In queste ore era chiaro che la sorte del sindaco Ignazio Marino fosse nelle mani del commissario del Pd romano Matteo Orfini che paradossalmente, non agiva tanto su mandato di quel Pd capitolino, di cui pure lui è espressione, ma su un preciso input che viene molto più in alto, dal presidente del consiglio Renzi. Che si dimettessero quindi gli assessori in blocco e i consiglieri del Pd aveva ben poca importanza.
DISASTRO ORFINI – La sorte del Marziano era segnata e lasciamo alle cronache di media eccitati dall’odore del sangue (di Marino) dare conto di sviluppi abbastanza prevedibili delle sue dimissioni. Se al sindaco era sinora mancata la dignità di dimettersi “sua sponte”, a Orfini non dovrebbe mancare invece quel minimo di autocritica sull’operazione che ha condotto al rimpasto di luglio con due parlamentari, Causi ed Esposito. Un’operazione che è risultata di piccolo cabotaggio proprio quando la relazione Gabrielli offriva l’occasione per commissariare Roma che non è mafiosa ma sicuramente inquinata dalla corruzione diffusa nei suoi gangli amministrativi. Se a questo si aggiunge la mortificazione che parte del Pd romano ha dovuto subire con la relazione del prof. Barca (che sarà stata pure obiettiva, ma inconsapevole delle conseguenze politiche che avrebbe suscitato) le responsabilità di Orfini agli occhi del Pd e della sinistra tutta sono ancora più evidenti. Perché qualche innesto di deputati, uno assente dalle scene capitoline da quasi 10 anni e l’altro proveniente addirittura da Moncalieri, pur con tutta la buona volontà non potevano che rappresentare una “pecetta”.
LA DISCESA DI MARINO – Marino, oggi messo alla gogna, allora abbozzò convinto che sulla linea della trasparenza e della legalità (che purtroppo non fa funzionare i mezzi pubblici e pulire le strade) fosse possibile guadagnare tempo. Ma sicuro anche che sotto Giubileo i sindaci non si dimettono, salvo venir stecchito in volo dalle dichiarazioni non certo benevole di papa Francesco. Poi lo scivolone sulle note dei ristoranti. Gettare la croce e dileggiare Ignazio risulta oggi facile, se non vile, eppure, statene certi, nessuno chiederà le dimissioni di Orfini, il vero manovratore ieri del rimpasto e oggi, delle dimissioni del sindaco.

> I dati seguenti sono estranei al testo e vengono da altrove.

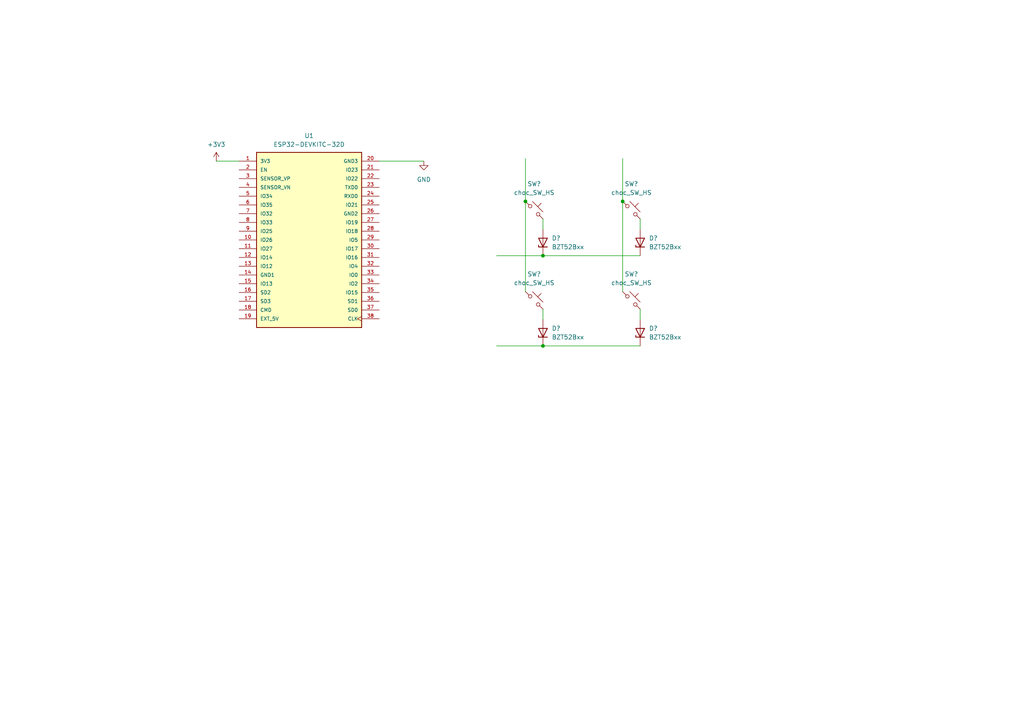
<source format=kicad_sch>
(kicad_sch (version 20211123) (generator eeschema)

  (uuid 78645ec4-6ef9-4b6e-9fe6-7fd558d70efd)

  (paper "A4")

  

  (junction (at 152.4 58.42) (diameter 0) (color 0 0 0 0)
    (uuid 43100e33-1fd7-425e-9fc0-179b9a832c74)
  )
  (junction (at 157.48 100.33) (diameter 0) (color 0 0 0 0)
    (uuid 4dc067d1-3341-4d67-be49-be22a83a62cc)
  )
  (junction (at 180.594 58.42) (diameter 0) (color 0 0 0 0)
    (uuid bb6d10c7-b3e5-485e-8633-57bc7d5071e4)
  )
  (junction (at 157.48 74.168) (diameter 0) (color 0 0 0 0)
    (uuid ceab7beb-b724-4864-8efd-c5d7e930421b)
  )

  (wire (pts (xy 109.982 46.736) (xy 122.936 46.736))
    (stroke (width 0) (type default) (color 0 0 0 0))
    (uuid 18ecee42-76c3-43fb-bb92-dfbf66c01036)
  )
  (wire (pts (xy 185.674 63.5) (xy 185.674 66.548))
    (stroke (width 0) (type default) (color 0 0 0 0))
    (uuid 345c00ad-7ce2-4bab-bf80-18ae18c707ac)
  )
  (wire (pts (xy 144.018 74.168) (xy 157.48 74.168))
    (stroke (width 0) (type default) (color 0 0 0 0))
    (uuid 5114033b-2152-4a4f-b7d3-84c17e4fd563)
  )
  (wire (pts (xy 157.48 100.33) (xy 185.674 100.33))
    (stroke (width 0) (type default) (color 0 0 0 0))
    (uuid 8495737a-f38a-403d-90f2-1e723e2d9cc9)
  )
  (wire (pts (xy 62.738 46.736) (xy 69.342 46.736))
    (stroke (width 0) (type default) (color 0 0 0 0))
    (uuid 85fdd0d8-2854-481c-924b-4bdd789994ed)
  )
  (wire (pts (xy 144.018 100.33) (xy 157.48 100.33))
    (stroke (width 0) (type default) (color 0 0 0 0))
    (uuid 977b3982-293c-4af3-8580-4a9cfe84a3cb)
  )
  (wire (pts (xy 157.48 74.168) (xy 185.674 74.168))
    (stroke (width 0) (type default) (color 0 0 0 0))
    (uuid 998162c0-896c-4216-8721-ce4f99f1300a)
  )
  (wire (pts (xy 185.674 89.662) (xy 185.674 92.71))
    (stroke (width 0) (type default) (color 0 0 0 0))
    (uuid 9a97955d-d97d-45ba-8055-c353e2fad356)
  )
  (wire (pts (xy 152.4 58.42) (xy 152.4 84.582))
    (stroke (width 0) (type default) (color 0 0 0 0))
    (uuid a6cfe19d-41c8-4685-8584-b7dc1f89d443)
  )
  (wire (pts (xy 152.4 45.974) (xy 152.4 58.42))
    (stroke (width 0) (type default) (color 0 0 0 0))
    (uuid ab255899-2d27-4e0e-b96a-17fa94c45ac3)
  )
  (wire (pts (xy 157.48 89.662) (xy 157.48 92.71))
    (stroke (width 0) (type default) (color 0 0 0 0))
    (uuid c19e3fa1-18c1-493f-b849-4db2eb6637b2)
  )
  (wire (pts (xy 180.594 58.42) (xy 180.594 84.582))
    (stroke (width 0) (type default) (color 0 0 0 0))
    (uuid d23bcdb1-0e4b-44ea-97a3-36359dec8bed)
  )
  (wire (pts (xy 180.594 45.974) (xy 180.594 58.42))
    (stroke (width 0) (type default) (color 0 0 0 0))
    (uuid e9cf35d3-e89e-4b6f-b87f-a09b479a7db8)
  )
  (wire (pts (xy 157.48 63.5) (xy 157.48 66.548))
    (stroke (width 0) (type default) (color 0 0 0 0))
    (uuid ea2a034b-c970-4f6e-92c5-8d8d6fc7be53)
  )

  (symbol (lib_id "marbastlib-choc:choc_SW_HS") (at 183.134 60.96 0) (unit 1)
    (in_bom yes) (on_board yes) (fields_autoplaced)
    (uuid 055695ca-380e-4623-9066-c2cf884a207b)
    (property "Reference" "SW?" (id 0) (at 183.134 53.34 0))
    (property "Value" "choc_SW_HS" (id 1) (at 183.134 55.88 0))
    (property "Footprint" "marbastlib-choc:SW_choc_HS_1u" (id 2) (at 183.134 60.96 0)
      (effects (font (size 1.27 1.27)) hide)
    )
    (property "Datasheet" "~" (id 3) (at 183.134 60.96 0)
      (effects (font (size 1.27 1.27)) hide)
    )
    (pin "1" (uuid b0b88b7c-ca4b-4036-9d99-8f124bc47bf2))
    (pin "2" (uuid 06d9f218-38ef-436d-b592-7992c43d1d68))
  )

  (symbol (lib_id "power:GND") (at 122.936 46.736 0) (unit 1)
    (in_bom yes) (on_board yes) (fields_autoplaced)
    (uuid 1f3711be-a64d-4da3-891d-c0edb765b4df)
    (property "Reference" "#PWR0101" (id 0) (at 122.936 53.086 0)
      (effects (font (size 1.27 1.27)) hide)
    )
    (property "Value" "GND" (id 1) (at 122.936 52.07 0))
    (property "Footprint" "" (id 2) (at 122.936 46.736 0)
      (effects (font (size 1.27 1.27)) hide)
    )
    (property "Datasheet" "" (id 3) (at 122.936 46.736 0)
      (effects (font (size 1.27 1.27)) hide)
    )
    (pin "1" (uuid ccc1dffd-ce7a-4e6d-8b27-bede5d7018e1))
  )

  (symbol (lib_id "marbastlib-choc:choc_SW_HS") (at 183.134 87.122 0) (unit 1)
    (in_bom yes) (on_board yes) (fields_autoplaced)
    (uuid 309a01ed-172a-4f9e-b641-a7e8863d31fe)
    (property "Reference" "SW?" (id 0) (at 183.134 79.502 0))
    (property "Value" "choc_SW_HS" (id 1) (at 183.134 82.042 0))
    (property "Footprint" "marbastlib-choc:SW_choc_HS_1u" (id 2) (at 183.134 87.122 0)
      (effects (font (size 1.27 1.27)) hide)
    )
    (property "Datasheet" "~" (id 3) (at 183.134 87.122 0)
      (effects (font (size 1.27 1.27)) hide)
    )
    (pin "1" (uuid 3e757194-cbfc-4d91-a28e-739cd096fa50))
    (pin "2" (uuid 4637cbe9-c28d-4682-a1af-8dafedf61217))
  )

  (symbol (lib_id "marbastlib-choc:choc_SW_HS") (at 154.94 87.122 0) (unit 1)
    (in_bom yes) (on_board yes) (fields_autoplaced)
    (uuid 3f63fb97-73c9-45f1-9ddf-23782102dc80)
    (property "Reference" "SW?" (id 0) (at 154.94 79.502 0))
    (property "Value" "choc_SW_HS" (id 1) (at 154.94 82.042 0))
    (property "Footprint" "marbastlib-choc:SW_choc_HS_1u" (id 2) (at 154.94 87.122 0)
      (effects (font (size 1.27 1.27)) hide)
    )
    (property "Datasheet" "~" (id 3) (at 154.94 87.122 0)
      (effects (font (size 1.27 1.27)) hide)
    )
    (pin "1" (uuid 7e4d1885-9861-485a-b883-cc0c68f6e8bd))
    (pin "2" (uuid 0f656759-ee98-48dd-842a-192faddf7973))
  )

  (symbol (lib_id "Diode:BZT52Bxx") (at 157.48 70.358 90) (unit 1)
    (in_bom yes) (on_board yes) (fields_autoplaced)
    (uuid 3fd00f07-4528-47b2-bca2-2586c0d82d35)
    (property "Reference" "D?" (id 0) (at 160.02 69.0879 90)
      (effects (font (size 1.27 1.27)) (justify right))
    )
    (property "Value" "BZT52Bxx" (id 1) (at 160.02 71.6279 90)
      (effects (font (size 1.27 1.27)) (justify right))
    )
    (property "Footprint" "Diode_SMD:D_SOD-123F" (id 2) (at 161.925 70.358 0)
      (effects (font (size 1.27 1.27)) hide)
    )
    (property "Datasheet" "https://diotec.com/tl_files/diotec/files/pdf/datasheets/bzt52b2v4.pdf" (id 3) (at 157.48 70.358 0)
      (effects (font (size 1.27 1.27)) hide)
    )
    (pin "1" (uuid 153c100c-b799-4c52-8403-00205b16dd62))
    (pin "2" (uuid 2f233c0a-c501-44ab-930a-23533ba7a68c))
  )

  (symbol (lib_id "Diode:BZT52Bxx") (at 185.674 96.52 90) (unit 1)
    (in_bom yes) (on_board yes) (fields_autoplaced)
    (uuid 69291168-acb4-4596-a4cb-595227768465)
    (property "Reference" "D?" (id 0) (at 188.214 95.2499 90)
      (effects (font (size 1.27 1.27)) (justify right))
    )
    (property "Value" "BZT52Bxx" (id 1) (at 188.214 97.7899 90)
      (effects (font (size 1.27 1.27)) (justify right))
    )
    (property "Footprint" "Diode_SMD:D_SOD-123F" (id 2) (at 190.119 96.52 0)
      (effects (font (size 1.27 1.27)) hide)
    )
    (property "Datasheet" "https://diotec.com/tl_files/diotec/files/pdf/datasheets/bzt52b2v4.pdf" (id 3) (at 185.674 96.52 0)
      (effects (font (size 1.27 1.27)) hide)
    )
    (pin "1" (uuid 29e4c7c2-b0ed-422f-bd6c-026e2da97c6d))
    (pin "2" (uuid ec13d289-ecb7-4b1d-83b4-d88189e660c9))
  )

  (symbol (lib_id "ESP32-DEVKITC-32D:ESP32-DEVKITC-32D") (at 89.662 69.596 0) (unit 1)
    (in_bom yes) (on_board yes) (fields_autoplaced)
    (uuid 73ec9bc7-a0d1-4e8b-b136-c71b4d3db9b4)
    (property "Reference" "U1" (id 0) (at 89.662 39.37 0))
    (property "Value" "ESP32-DEVKITC-32D" (id 1) (at 89.662 41.91 0))
    (property "Footprint" "MODULE_ESP32-DEVKITC-32D" (id 2) (at 89.662 69.596 0)
      (effects (font (size 1.27 1.27)) (justify left bottom) hide)
    )
    (property "Datasheet" "" (id 3) (at 89.662 69.596 0)
      (effects (font (size 1.27 1.27)) (justify left bottom) hide)
    )
    (property "MANUFACTURER" "Espressif Systems" (id 4) (at 89.662 69.596 0)
      (effects (font (size 1.27 1.27)) (justify left bottom) hide)
    )
    (property "PARTREV" "4" (id 5) (at 89.662 69.596 0)
      (effects (font (size 1.27 1.27)) (justify left bottom) hide)
    )
    (pin "1" (uuid cff83a42-9763-454d-98e6-c6841125ce68))
    (pin "10" (uuid c298dd64-5769-4541-a993-622ac20b8907))
    (pin "11" (uuid fb1b3ff7-3412-4604-9892-258217bbad03))
    (pin "12" (uuid b9df2e4f-5f93-4c78-bbc2-08f72052b8e3))
    (pin "13" (uuid df81fa86-f326-42c8-8041-665cd5d0d01d))
    (pin "14" (uuid 3d3b6bd6-f420-49bc-a386-17cef99fc933))
    (pin "15" (uuid 608dc7c9-485b-48d2-ab33-b79ca0386b93))
    (pin "16" (uuid ab582d3c-b2c9-47c6-adc3-d7415150ce11))
    (pin "17" (uuid 88a4edf8-fa24-4099-b7f4-36a67eb76062))
    (pin "18" (uuid 6a7e58c4-a60c-4dc4-b2d5-f174b13e63b9))
    (pin "19" (uuid f776e783-7d7f-4283-a12b-8973b2cf03a4))
    (pin "2" (uuid 4661cbf6-7a5d-47b1-81f7-0edb6e84c534))
    (pin "20" (uuid 987dcb68-5ddb-40f5-a011-221de524249e))
    (pin "21" (uuid e6c3c068-1c12-4d96-911d-702839472912))
    (pin "22" (uuid cd9a67e9-09cb-42a2-b587-fa26204f1f11))
    (pin "23" (uuid 58afd88e-3cce-4151-bd48-12bfcdf625a5))
    (pin "24" (uuid f6126967-5f6f-4765-9361-cab99bf3a3df))
    (pin "25" (uuid ffa5f1bc-e562-4433-81a8-84957a16ae7e))
    (pin "26" (uuid 89abff50-5432-4418-bcac-a1ae50e8a258))
    (pin "27" (uuid dec870f6-6019-4ed9-a94e-d92d73b66a10))
    (pin "28" (uuid 69bf66fa-1617-407c-b06f-85246cc6e0e4))
    (pin "29" (uuid 8cc006fa-4b9a-4cb5-9ff2-5219deee4998))
    (pin "3" (uuid e8054b8c-b34c-45b8-b907-4819fc5aa356))
    (pin "30" (uuid 75df68d2-374b-406f-981a-6c8455114582))
    (pin "31" (uuid 1a4c2bd7-19fb-425d-ad9c-1ff8de3d48f6))
    (pin "32" (uuid 04d7d314-459d-4f6e-a610-105aaf99f9ee))
    (pin "33" (uuid f7485a82-783e-4dd6-bc5d-3b0fc182428d))
    (pin "34" (uuid 73c92638-fe77-4689-a253-8c9d137aff64))
    (pin "35" (uuid 5c39c8b6-539f-4f7d-b87c-6b5561b7d41a))
    (pin "36" (uuid 9538b9ec-736c-4eb3-acda-1c530835ce60))
    (pin "37" (uuid d6abf000-a4d3-4905-ad0a-23f80c1f1386))
    (pin "38" (uuid 82009c46-8a56-4ce1-a987-1a4ae3a815f6))
    (pin "4" (uuid b3e521e0-22c9-4534-9d6a-54affa91ec86))
    (pin "5" (uuid 58832dce-b936-40b7-b732-395740c5118b))
    (pin "6" (uuid 1c2c1ce6-dd4c-4ed3-9c07-49a6682144eb))
    (pin "7" (uuid c4aaf845-4ad3-4d3a-b34b-d1c5e16a76bd))
    (pin "8" (uuid c309de4e-fae9-452e-ab00-54b821330bcb))
    (pin "9" (uuid 1790cd4e-00a2-4f05-8bb3-b7f82eb45d98))
  )

  (symbol (lib_id "marbastlib-choc:choc_SW_HS") (at 154.94 60.96 0) (unit 1)
    (in_bom yes) (on_board yes) (fields_autoplaced)
    (uuid 7b73bca4-719a-4835-9766-5251bb79f28a)
    (property "Reference" "SW?" (id 0) (at 154.94 53.34 0))
    (property "Value" "choc_SW_HS" (id 1) (at 154.94 55.88 0))
    (property "Footprint" "marbastlib-choc:SW_choc_HS_1u" (id 2) (at 154.94 60.96 0)
      (effects (font (size 1.27 1.27)) hide)
    )
    (property "Datasheet" "~" (id 3) (at 154.94 60.96 0)
      (effects (font (size 1.27 1.27)) hide)
    )
    (pin "1" (uuid 4c4ecc25-a2b8-41ef-82cf-276b5ceadc1a))
    (pin "2" (uuid dda9cee0-6da4-4d0c-b772-cdc11c7a94a4))
  )

  (symbol (lib_id "Diode:BZT52Bxx") (at 185.674 70.358 90) (unit 1)
    (in_bom yes) (on_board yes) (fields_autoplaced)
    (uuid 7cf6d168-3ecb-43ab-997e-5fa15481c901)
    (property "Reference" "D?" (id 0) (at 188.214 69.0879 90)
      (effects (font (size 1.27 1.27)) (justify right))
    )
    (property "Value" "BZT52Bxx" (id 1) (at 188.214 71.6279 90)
      (effects (font (size 1.27 1.27)) (justify right))
    )
    (property "Footprint" "Diode_SMD:D_SOD-123F" (id 2) (at 190.119 70.358 0)
      (effects (font (size 1.27 1.27)) hide)
    )
    (property "Datasheet" "https://diotec.com/tl_files/diotec/files/pdf/datasheets/bzt52b2v4.pdf" (id 3) (at 185.674 70.358 0)
      (effects (font (size 1.27 1.27)) hide)
    )
    (pin "1" (uuid 39ecdcc1-ffea-4c6b-b2c9-25b572f20cfd))
    (pin "2" (uuid 95b37012-7eb8-41bd-acc4-9f32f63df293))
  )

  (symbol (lib_id "Diode:BZT52Bxx") (at 157.48 96.52 90) (unit 1)
    (in_bom yes) (on_board yes) (fields_autoplaced)
    (uuid e3cea72a-0c60-4553-9e74-d5b171a65481)
    (property "Reference" "D?" (id 0) (at 160.02 95.2499 90)
      (effects (font (size 1.27 1.27)) (justify right))
    )
    (property "Value" "BZT52Bxx" (id 1) (at 160.02 97.7899 90)
      (effects (font (size 1.27 1.27)) (justify right))
    )
    (property "Footprint" "Diode_SMD:D_SOD-123F" (id 2) (at 161.925 96.52 0)
      (effects (font (size 1.27 1.27)) hide)
    )
    (property "Datasheet" "https://diotec.com/tl_files/diotec/files/pdf/datasheets/bzt52b2v4.pdf" (id 3) (at 157.48 96.52 0)
      (effects (font (size 1.27 1.27)) hide)
    )
    (pin "1" (uuid ed7da824-6f7f-4b52-908b-8942bd708392))
    (pin "2" (uuid fbebb2a8-ee44-4c96-b40e-8bbf3c833077))
  )

  (symbol (lib_id "power:+3V3") (at 62.738 46.736 0) (unit 1)
    (in_bom yes) (on_board yes) (fields_autoplaced)
    (uuid fbbf645d-978e-4a07-9108-226b17060111)
    (property "Reference" "#PWR0102" (id 0) (at 62.738 50.546 0)
      (effects (font (size 1.27 1.27)) hide)
    )
    (property "Value" "+3V3" (id 1) (at 62.738 41.91 0))
    (property "Footprint" "" (id 2) (at 62.738 46.736 0)
      (effects (font (size 1.27 1.27)) hide)
    )
    (property "Datasheet" "" (id 3) (at 62.738 46.736 0)
      (effects (font (size 1.27 1.27)) hide)
    )
    (pin "1" (uuid 54843db7-8ea5-4eb3-9982-39b99135a2f4))
  )

  (sheet_instances
    (path "/" (page "1"))
  )

  (symbol_instances
    (path "/1f3711be-a64d-4da3-891d-c0edb765b4df"
      (reference "#PWR0101") (unit 1) (value "GND") (footprint "")
    )
    (path "/fbbf645d-978e-4a07-9108-226b17060111"
      (reference "#PWR0102") (unit 1) (value "+3V3") (footprint "")
    )
    (path "/3fd00f07-4528-47b2-bca2-2586c0d82d35"
      (reference "D?") (unit 1) (value "BZT52Bxx") (footprint "Diode_SMD:D_SOD-123F")
    )
    (path "/69291168-acb4-4596-a4cb-595227768465"
      (reference "D?") (unit 1) (value "BZT52Bxx") (footprint "Diode_SMD:D_SOD-123F")
    )
    (path "/7cf6d168-3ecb-43ab-997e-5fa15481c901"
      (reference "D?") (unit 1) (value "BZT52Bxx") (footprint "Diode_SMD:D_SOD-123F")
    )
    (path "/e3cea72a-0c60-4553-9e74-d5b171a65481"
      (reference "D?") (unit 1) (value "BZT52Bxx") (footprint "Diode_SMD:D_SOD-123F")
    )
    (path "/055695ca-380e-4623-9066-c2cf884a207b"
      (reference "SW?") (unit 1) (value "choc_SW_HS") (footprint "marbastlib-choc:SW_choc_HS_1u")
    )
    (path "/309a01ed-172a-4f9e-b641-a7e8863d31fe"
      (reference "SW?") (unit 1) (value "choc_SW_HS") (footprint "marbastlib-choc:SW_choc_HS_1u")
    )
    (path "/3f63fb97-73c9-45f1-9ddf-23782102dc80"
      (reference "SW?") (unit 1) (value "choc_SW_HS") (footprint "marbastlib-choc:SW_choc_HS_1u")
    )
    (path "/7b73bca4-719a-4835-9766-5251bb79f28a"
      (reference "SW?") (unit 1) (value "choc_SW_HS") (footprint "marbastlib-choc:SW_choc_HS_1u")
    )
    (path "/73ec9bc7-a0d1-4e8b-b136-c71b4d3db9b4"
      (reference "U1") (unit 1) (value "ESP32-DEVKITC-32D") (footprint "MODULE_ESP32-DEVKITC-32D")
    )
  )
)

</source>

Tanto meno nessuno rimprovererà a lui e allo staff di governo di Ignazio quel volontarismo privo di analisi vere sullo stato della Capitale e della sua amministrazione. Tutto di facciata e condito da vari “adesso si cambia verso”, “ora ci penso io”, “adesso vi spiego come si fa”, “avanti al lavoro pancia a terra”. Mutuando la linea di comunicazione del presidente del Consiglio che si avvale di ben altri staff e sostegni nei poteri che contano. enza contare che la classe politica, questa volta di sinistra, si era dall’inizio dimostrata non all’altezza dei compiti. Con innesti di sicura competenza quali l’ex assessore al bilancio Daniela Morgante, la sua sostituta Silvia Scozzese, Guido Improta ai trasporti, Flavia Barca alla cultura, Rita Cutini al sociale, Paolo Masini ai lavori pubblici che sono stati via via dimissionari senza essere coinvolti nelle indagini per mafia capitale come invece è avvenuto per l’ex assessore Daniele Ozzimo.
VERSO LE ELEZIONI – Se l’inchiesta di Pignatone ha disvelato più che la presenza mafiosa il livello della corruzione della capitale, non va dimenticato l’intrinseca debolezza di una classe dirigente piddina lacerata fra centri di potere e logiche di fazione non immuni dal consociativismo durante l’amministrazione Alemanno. Marino, che non è affatto stupido ma un politico collaudato e aveva subodorato la situazione, così decise di proteggersi con il suo cerchio magico confondendo fedeltà con competenza. Orfini di cerchi magici non ha avuto bisogno, investito di poteri fuori da ogni discussione, che pure in quel suo partito prostrato e mortificato sarebbe stata il sale della rinascita. E adesso? Adesso tutti gambe in spalla verso le elezioni, direbbe Renzi. Ma quali gambe?